■ Serie di compiti
1/ Trascrivi senza alcuna modifica il passo del testo sulla plastica negli oceani da "Perciò, dopo molti" fino a "una conclusione intelligente." incluso.
2/ Ripeti parola per parola le voci, dal loro inizio fino alla riga con "right shoulder: (485, 741, 7)" compresa, senza riportare le immagini.

■ Testo riportato
++++++
L’idea originaria era di creare degli enormi braccia galleggianti che filtrassero l’acqua marina per recuperare i pezzi di plastica galleggianti. L’idea si è scontrata con una serie di problemi pratici: ad esempi, di che grandezza fare le reti di filtraggio, per evitare di intrappolare i plancton ma riuscire a intrappolare i pezzetti di plastica? Anche perché il grosso problema della plastica in mare è che l’azione combinata di sale, sole e moto ondoso la riduce in pezzetti minuscoli chiamati micro o nano plastica (a seconda della dimensione) e ben prest diventa praticamente impossibile da eliminare.
Perciò, dopo molti anni di ricerca e test, scrive l’articolo “oggi l’organizzazione dispone di tecnologie efficaci che intercettano e bloccano i rifiuti plastici già nei fiumi, prima che questi possano raggiungere gli oceani, minacciando la sopravvivenza degli animali marini”. Che mi sembra una conclusione intelligente.
Al tempo stesso, visto che negli oceani c’è comunque una quantità enorme di plastica, per rimuovere almeno quella frazione ancora parzialmente integra gli attivisti dell’organizzazione hanno messo a punto barriere artificiali a forma di U che, come fossero una gigantesca rete, trascinano la plastica dispersa e la concentrano in appositi contenitori, sottraendola al moto delle onde.
L’obiettivo, ambizioso, è quello di riuscire a eliminare almeno il 90% dell’inquinamento da plastica galleggiante negli oceani di tutto il mondo entro il 2040”.
Sono felice di aver letto questa notizia perché mostra come questo progetto sia stato in grado di evolvere e capire che per tamponare meglio la situazione della diffusione della plastica negli ecosistemi era meglio risalire un po’ a monte, nei fiumi.
Aggiungo che, se vogliamo risolvere il problema della plastica negli oceani e raggiungere l’obiettivo ambizioso del progetto, non basta rimuoverla, tocca fermare il flusso. Come scriveva tempo fa Naomi Klein in un articolo mi pare sul Guardia, se hai dimenticato il rubinetto aperto e hai casa allagata, la prima cosa da fare è chiudere il rubinetto. Dobbiamo chiudere il rubinetto della plastica. E anche su quel fronte devo dire che, almeno in Europa, non sta andando poi così male, con le nuove direttive che vietano la plastica monouso.
++++++
■ Voci fornite
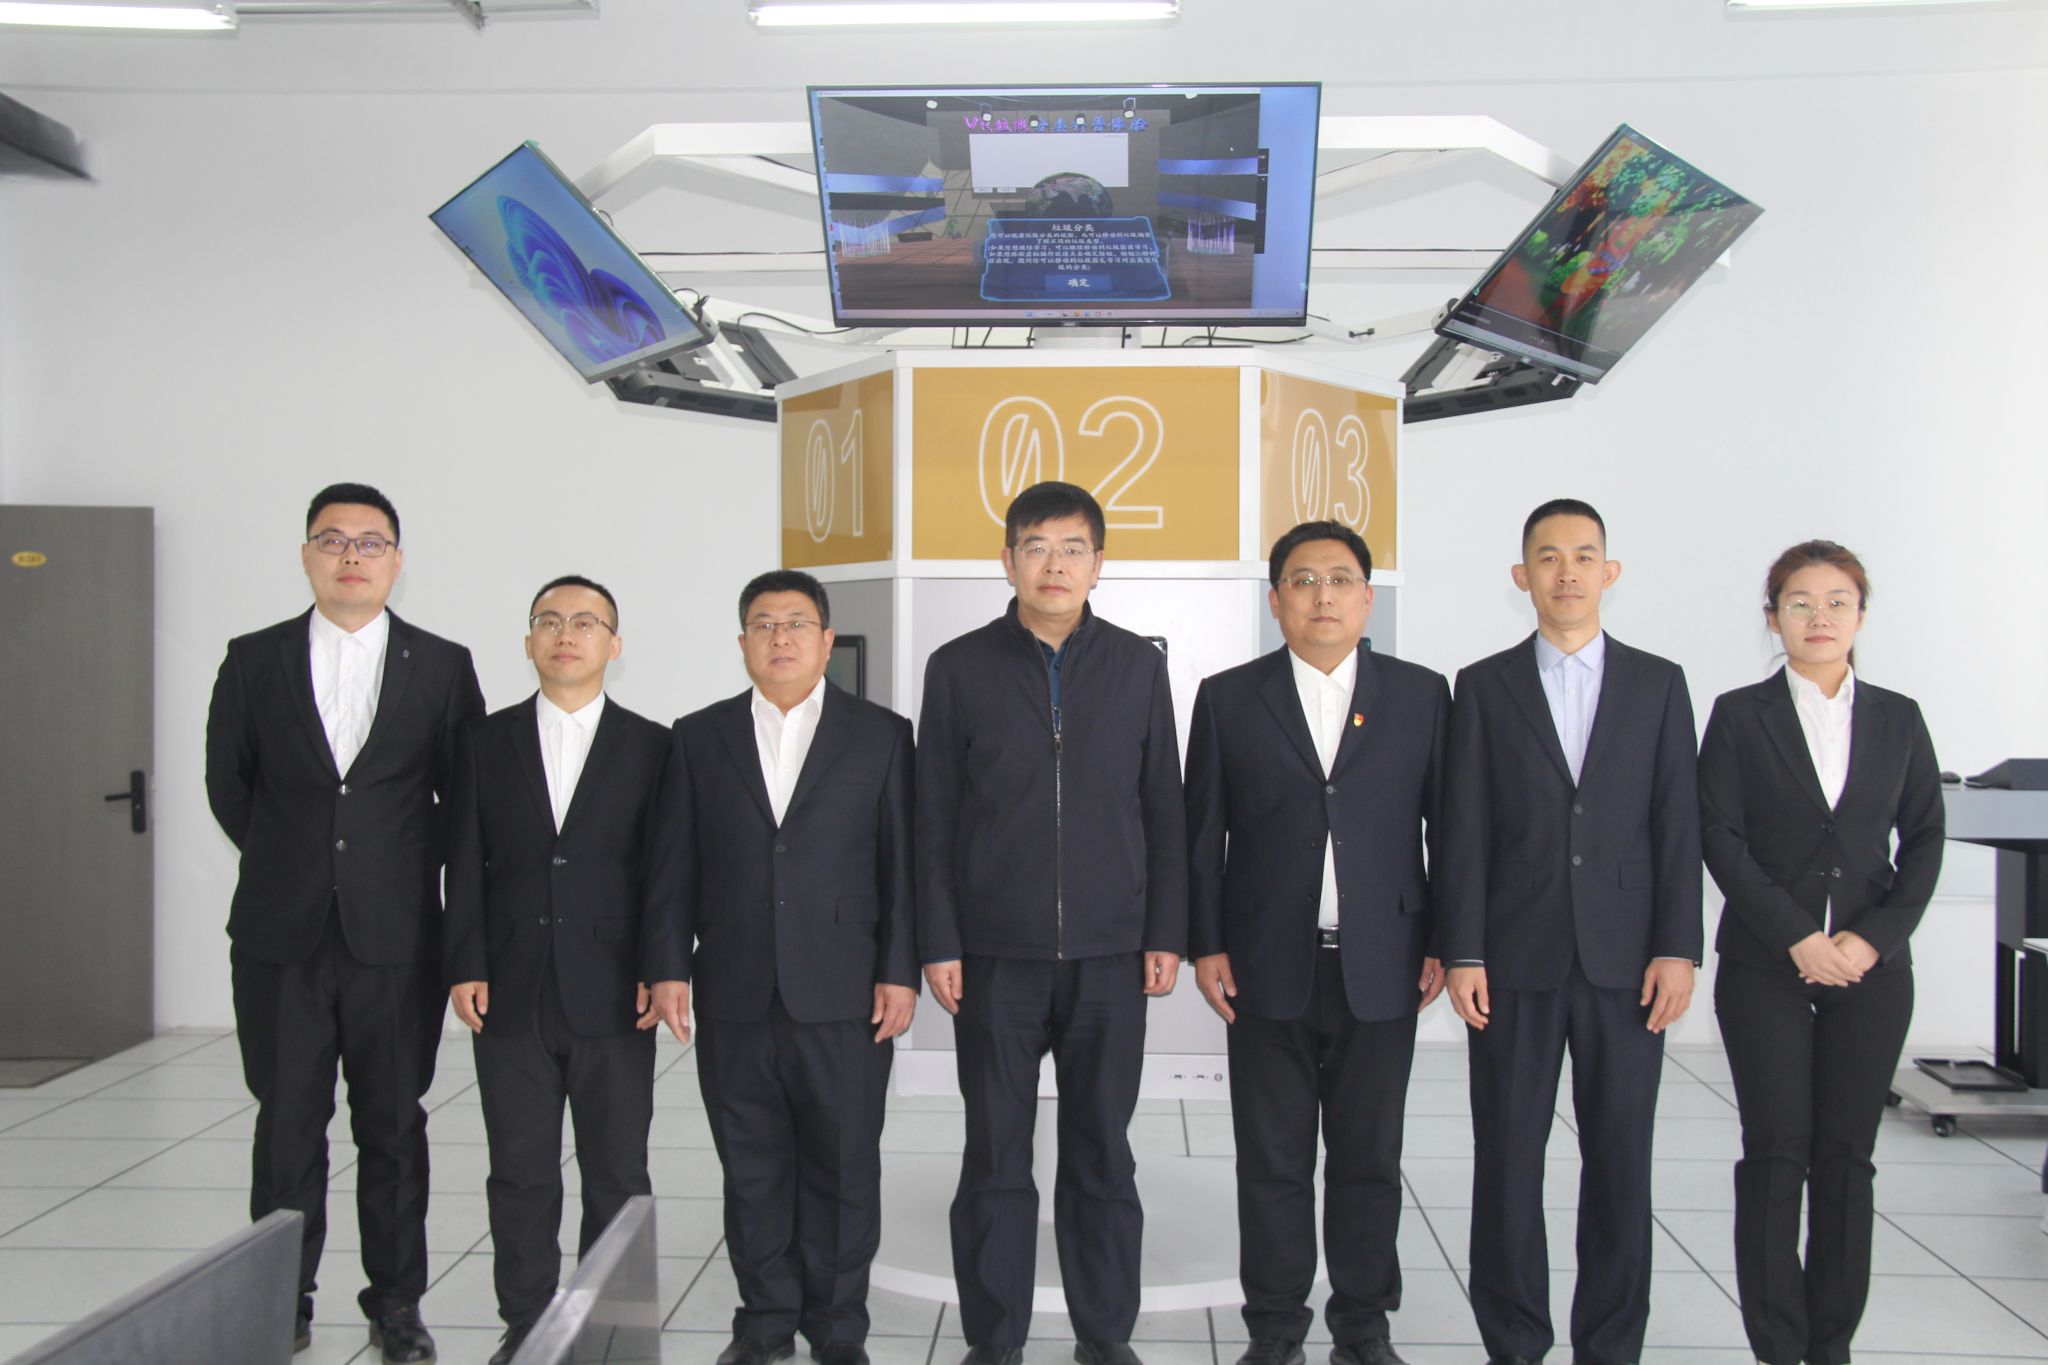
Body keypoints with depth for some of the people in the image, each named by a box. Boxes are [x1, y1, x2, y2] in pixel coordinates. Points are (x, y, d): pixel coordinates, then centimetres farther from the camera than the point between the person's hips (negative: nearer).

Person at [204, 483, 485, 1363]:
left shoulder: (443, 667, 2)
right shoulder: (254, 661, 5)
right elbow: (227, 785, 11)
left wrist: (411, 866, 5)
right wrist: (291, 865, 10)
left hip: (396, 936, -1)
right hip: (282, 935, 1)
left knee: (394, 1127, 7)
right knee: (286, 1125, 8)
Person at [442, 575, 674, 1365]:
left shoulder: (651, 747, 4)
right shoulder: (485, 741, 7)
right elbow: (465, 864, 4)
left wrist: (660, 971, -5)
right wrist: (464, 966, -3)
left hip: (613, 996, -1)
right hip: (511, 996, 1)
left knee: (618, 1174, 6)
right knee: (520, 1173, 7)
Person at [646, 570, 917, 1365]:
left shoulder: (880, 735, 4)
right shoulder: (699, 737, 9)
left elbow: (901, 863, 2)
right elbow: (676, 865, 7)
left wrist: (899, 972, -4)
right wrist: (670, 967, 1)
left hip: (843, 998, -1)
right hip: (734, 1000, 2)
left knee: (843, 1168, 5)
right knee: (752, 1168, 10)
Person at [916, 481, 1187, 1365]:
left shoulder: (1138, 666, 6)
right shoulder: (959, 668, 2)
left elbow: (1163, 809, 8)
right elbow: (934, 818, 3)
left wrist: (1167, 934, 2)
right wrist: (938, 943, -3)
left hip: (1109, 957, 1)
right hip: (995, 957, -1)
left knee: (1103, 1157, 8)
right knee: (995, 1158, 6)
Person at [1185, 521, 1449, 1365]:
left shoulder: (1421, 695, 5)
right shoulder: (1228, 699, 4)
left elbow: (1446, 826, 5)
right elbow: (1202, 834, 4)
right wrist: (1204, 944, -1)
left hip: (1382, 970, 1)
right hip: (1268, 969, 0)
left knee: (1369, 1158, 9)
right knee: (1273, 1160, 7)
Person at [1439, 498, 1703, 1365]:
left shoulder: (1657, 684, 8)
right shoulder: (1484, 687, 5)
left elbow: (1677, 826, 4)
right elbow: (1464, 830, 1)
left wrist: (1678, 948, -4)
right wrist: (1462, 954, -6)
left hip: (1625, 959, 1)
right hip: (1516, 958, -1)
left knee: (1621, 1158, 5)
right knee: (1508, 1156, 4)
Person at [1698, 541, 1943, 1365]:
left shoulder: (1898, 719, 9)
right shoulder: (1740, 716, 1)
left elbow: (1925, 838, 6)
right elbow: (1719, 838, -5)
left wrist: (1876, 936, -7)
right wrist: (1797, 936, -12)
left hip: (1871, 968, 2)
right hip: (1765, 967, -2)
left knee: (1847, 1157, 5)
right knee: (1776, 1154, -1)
++++++
■ Elenco delle risposte
1/
Perciò, dopo molti anni di ricerca e test, scrive l’articolo “oggi l’organizzazione dispone di tecnologie efficaci che intercettano e bloccano i rifiuti plastici già nei fiumi, prima che questi possano raggiungere gli oceani, minacciando la sopravvivenza degli animali marini”. Che mi sembra una conclusione intelligente.

2/
Body keypoints with depth for some of the people in the image, each named by a box. Boxes are [x1, y1, x2, y2] in pixel coordinates. Points are (x, y, d): pixel coordinates, then centimetres farther from the camera than the point between the person's hips (negative: nearer).

Person at [204, 483, 485, 1363]:
left shoulder: (443, 667, 2)
right shoulder: (254, 661, 5)
right elbow: (227, 785, 11)
left wrist: (411, 866, 5)
right wrist: (291, 865, 10)
left hip: (396, 936, -1)
right hip: (282, 935, 1)
left knee: (394, 1127, 7)
right knee: (286, 1125, 8)
Person at [442, 575, 674, 1365]:
left shoulder: (651, 747, 4)
right shoulder: (485, 741, 7)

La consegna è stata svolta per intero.